**Work to complete**
Quote the data below in full, minus the images.

**Records provided**
* * * * * * * * *

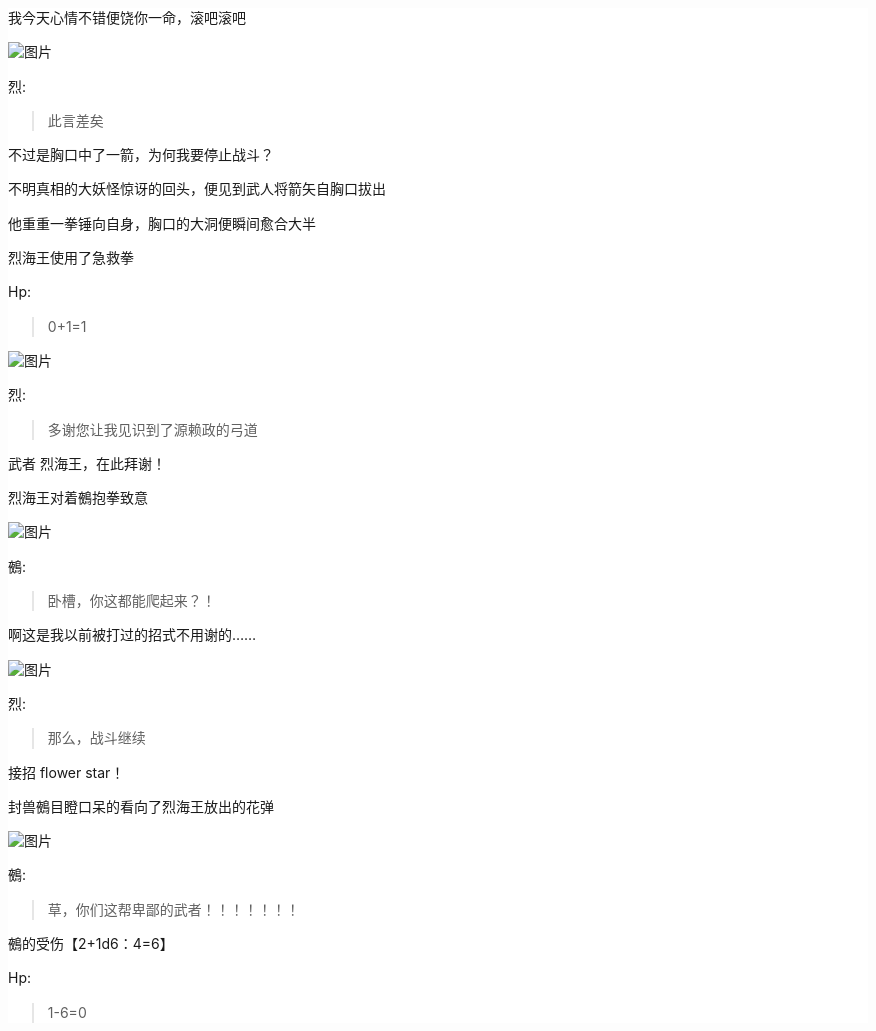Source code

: 我今天心情不错便饶你一命，滚吧滚吧

![图片](http://tiebapic.baidu.com/forum/w%3D580/sign=693e8150239b033b2c88fcd225ce3620/59721fd5ad6eddc4ecce28af2edbb6fd5266333b.jpg)

烈:
> 此言差矣

不过是胸口中了一箭，为何我要停止战斗？

不明真相的大妖怪惊讶的回头，便见到武人将箭矢自胸口拔出

他重重一拳锤向自身，胸口的大洞便瞬间愈合大半



烈海王使用了急救拳

Hp:
> 0+1=1



![图片](http://tiebapic.baidu.com/forum/w%3D580/sign=d56842a0a04543a9f51bfac42e168a7b/76b9bc0e7bec54e750a0864aae389b504ec26a98.jpg)

烈:
> 多谢您让我见识到了源赖政的弓道

武者 烈海王，在此拜谢！

烈海王对着鵺抱拳致意

![图片](http://tiebapic.baidu.com/forum/w%3D580/sign=e4c711655d90f60304b09c4f0913b370/ccd64bc2d56285358b984f7587ef76c6a6ef63f4.jpg)

鵺:
> 卧槽，你这都能爬起来？！

啊这是我以前被打过的招式不用谢的……

![图片](http://tiebapic.baidu.com/forum/w%3D580/sign=43a67a7f19f41bd5da53e8fc61db81a0/631d073b5bb5c9ea2b769eb7c239b6003bf3b367.jpg)

烈:
> 那么，战斗继续

接招 flower star！



封兽鵺目瞪口呆的看向了烈海王放出的花弹

![图片](http://tiebapic.baidu.com/forum/w%3D580/sign=82036073683e6709be0045f70bc69fb8/5e7194529822720e29767eae6ccb0a46f31fabb4.jpg)

鵺:
> 草，你们这帮卑鄙的武者！！！！！！！



鵺的受伤【2+1d6：4=6】

Hp:
> 1-6=0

* * * * * * * * *

**The answer**
Source code

: 我今天心情不错便饶你一命，滚吧滚吧

![图片](http://tiebapic.baidu.com/forum/w%3D580/sign=693e8150239b033b2c88fcd225ce3620/59721fd5ad6eddc4ecce28af2edbb6fd5266333b.jpg)

烈:
> 此言差矣

不过是胸口中了一箭，为何我要停止战斗？

不明真相的大妖怪惊讶的回头，便见到武人将箭矢自胸口拔出

他重重一拳锤向自身，胸口的大洞便瞬间愈合大半



烈海王使用了急救拳

Hp:
> 0+1=1



![图片](http://tiebapic.baidu.com/forum/w%3D580/sign=d56842a0a04543a9f51bfac42e168a7b/76b9bc0e7bec54e750a0864aae389b504ec26a98.jpg)

烈:
> 多谢您让我见识到了源赖政的弓道

武者 烈海王，在此拜谢！

烈海王对着鵺抱拳致意

![图片](http://tiebapic.baidu.com/forum/w%3D580/sign=e4c711655d90f60304b09c4f0913b370/ccd64bc2d56285358b984f7587ef76c6a6ef63f4.jpg)

鵺:
> 卧槽，你这都能爬起来？！

啊这是我以前被打过的招式不用谢的……

![图片](http://tiebapic.baidu.com/forum/w%3D580/sign=43a67a7f19f41bd5da53e8fc61db81a0/631d073b5bb5c9ea2b769eb7c239b6003bf3b367.jpg)

烈:
> 那么，战斗继续

接招 flower star！



封兽鵺目瞪口呆的看向了烈海王放出的花弹

![图片](http://tiebapic.baidu.com/forum/w%3D580/sign=82036073683e6709be0045f70bc69fb8/5e7194529822720e29767eae6ccb0a46f31fabb4.jpg)

鵺:
> 草，你们这帮卑鄙的武者！！！！！！！



鵺的受伤【2+1d6：4=6】

Hp:
> 1-6=0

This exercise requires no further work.